In fact, any communities, villages and towns along the edge of Minas Basin and along tributaries that run into the Basin will be affected one way or another by rising ocean levels.  Look at Wolfville, for example.  While high running dykes now protect the town, how long will they be effective when sea levels rise and we have sure-to-come storm surges?

John Lohr suggests that way one to tackle the problem of future flooding in his riding is to look at building a great aboiteau across the mouth of the Cornwallis River at Port Williams.  This is a good idea and it has been seriously considered before.  The concept of building an aboiteau near the mouth of the Cornwallis River was examined at least twice in years back; while sparsely documented, government records indicate some serious thinking went into building this aboiteau.

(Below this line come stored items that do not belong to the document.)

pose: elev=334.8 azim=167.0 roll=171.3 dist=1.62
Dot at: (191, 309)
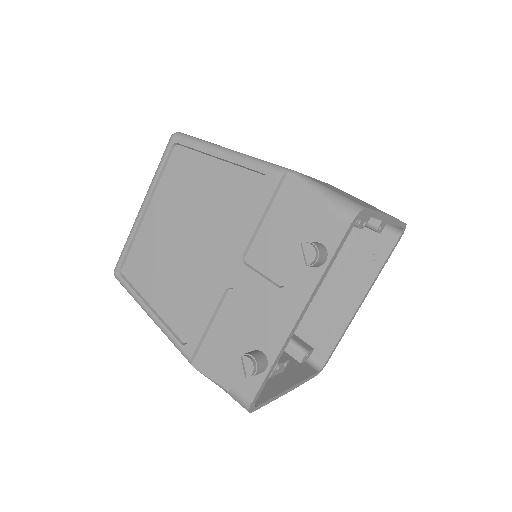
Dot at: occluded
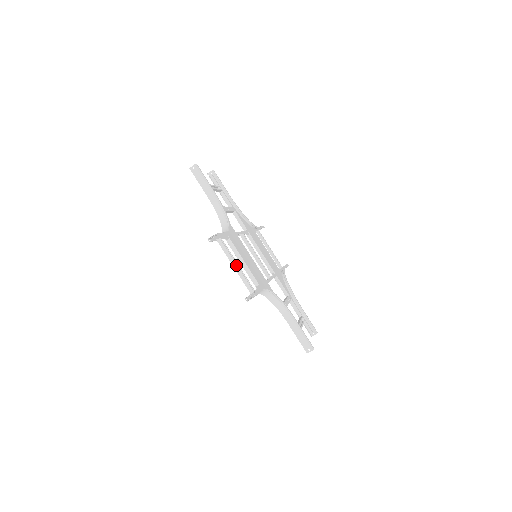
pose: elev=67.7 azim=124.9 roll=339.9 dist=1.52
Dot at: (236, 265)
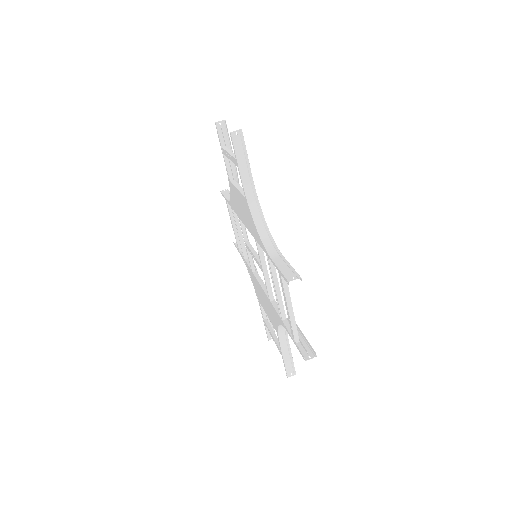
Dot at: (232, 152)
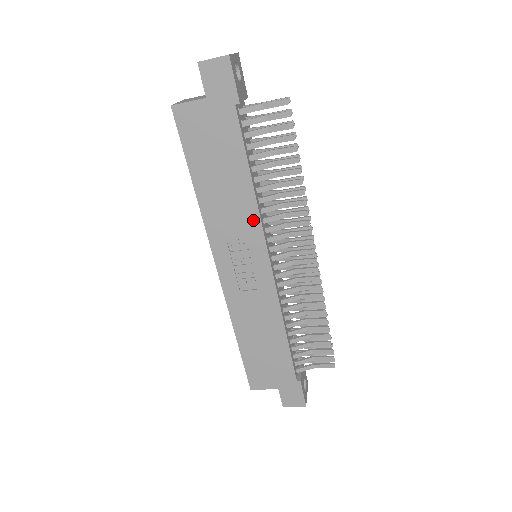
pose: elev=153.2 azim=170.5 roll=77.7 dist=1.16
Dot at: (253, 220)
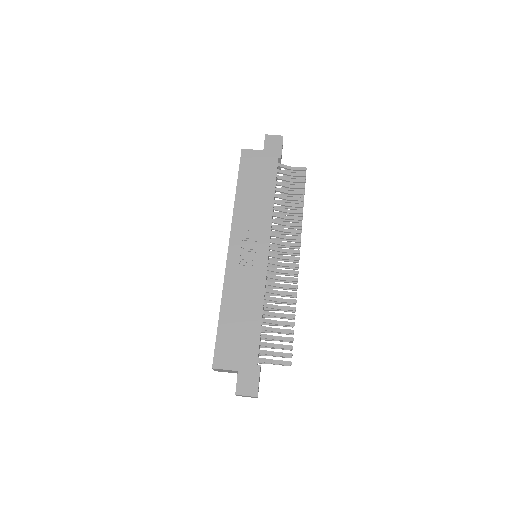
Dot at: (267, 221)
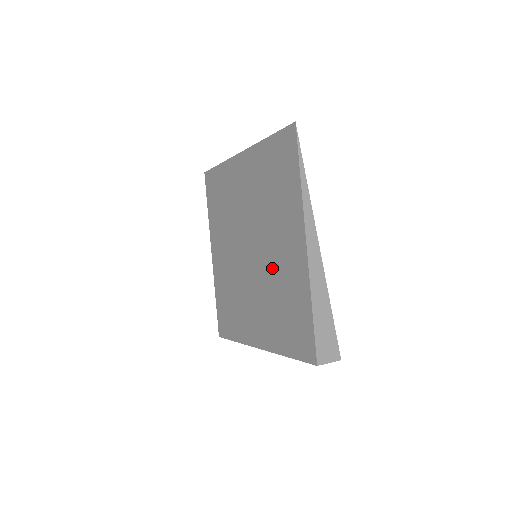
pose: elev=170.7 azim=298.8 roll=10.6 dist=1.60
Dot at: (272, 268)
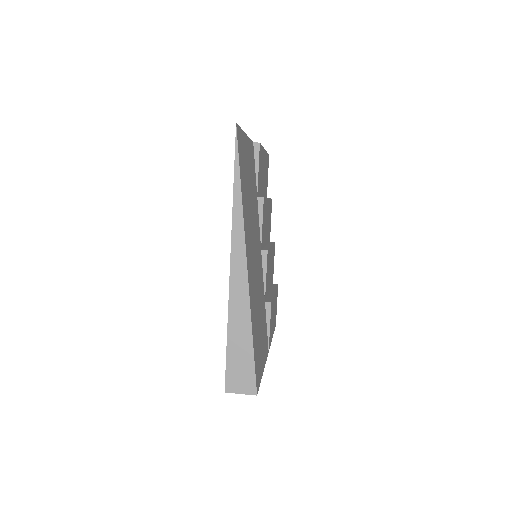
Dot at: occluded
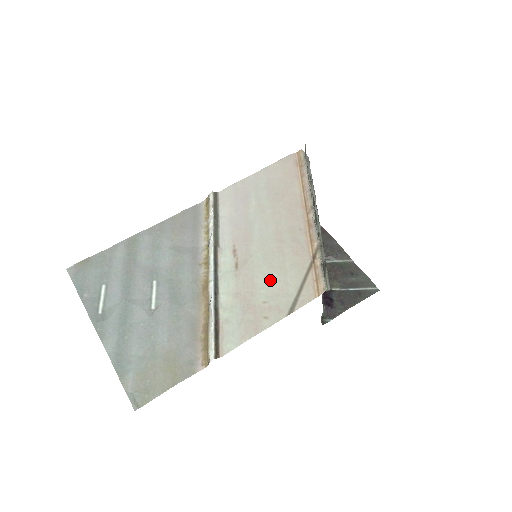
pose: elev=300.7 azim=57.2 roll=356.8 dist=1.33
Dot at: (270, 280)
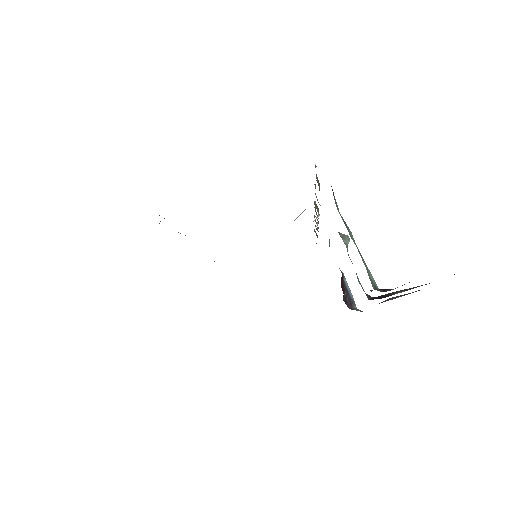
Dot at: occluded
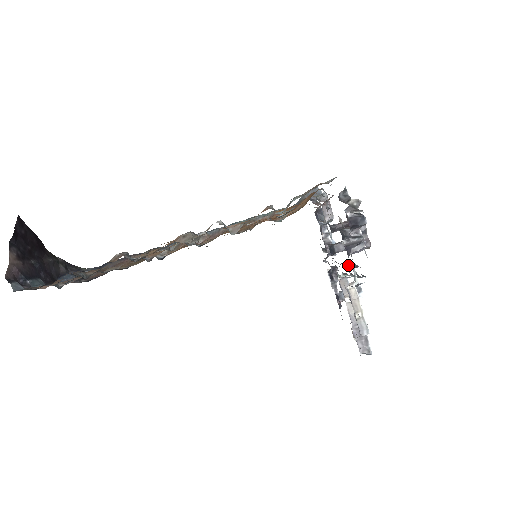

In 1912, for example, government records show that an “Act to Incorporate the Cornwallis Aboiteau Company” was passed on May 3.  The Act stated that the “general object and purpose’ of the Cornwallis Aboiteau Company was to construct an aboiteau across the Cornwallis River at Port Williams.  The aboiteau would replace the current bridge and control the river’s twice daily tides, at the same time creating many acres of upriver dykeland.

If I read government records correctly, public funding would have been available to build the aboiteau.  The Company incorporated by the Act had as its officer at least 10 of the more prominent citizens of Kings County as shareholders, all of whom were investing in the aboiteau.

Looking back over a century later, we know the aboiteau was never constructed.  The reason why is unknown.

A similar scheme was proposed even earlier.  Government records indicate that in 1865 an Act was passed to “provide for building an aboiteau across the Cornwallis River” at Port Williams.  The Act read that the Commissioner of Sewers for Kings County was authorised to “build and erect an aboiteau,” but it’s obvious from our viewpoint today that nothing was done.

Getting back to John Lohr’s proposal, he mentions as well the possibility of constructing an aboiteau from Starr’s Point to Wolfville.  It may surprise everyone that this idea was also considered more than a century ago, around 1865.  The Statutes of Nova Scotia for that year indicate an aboiteau was proposed across the mouth of the Cornwallis River. In his Kings County history, Arthur W. H. Eaton, quoting an earlier historian, says that the aboiteau would run from the “old French fort at Starr’s Point.”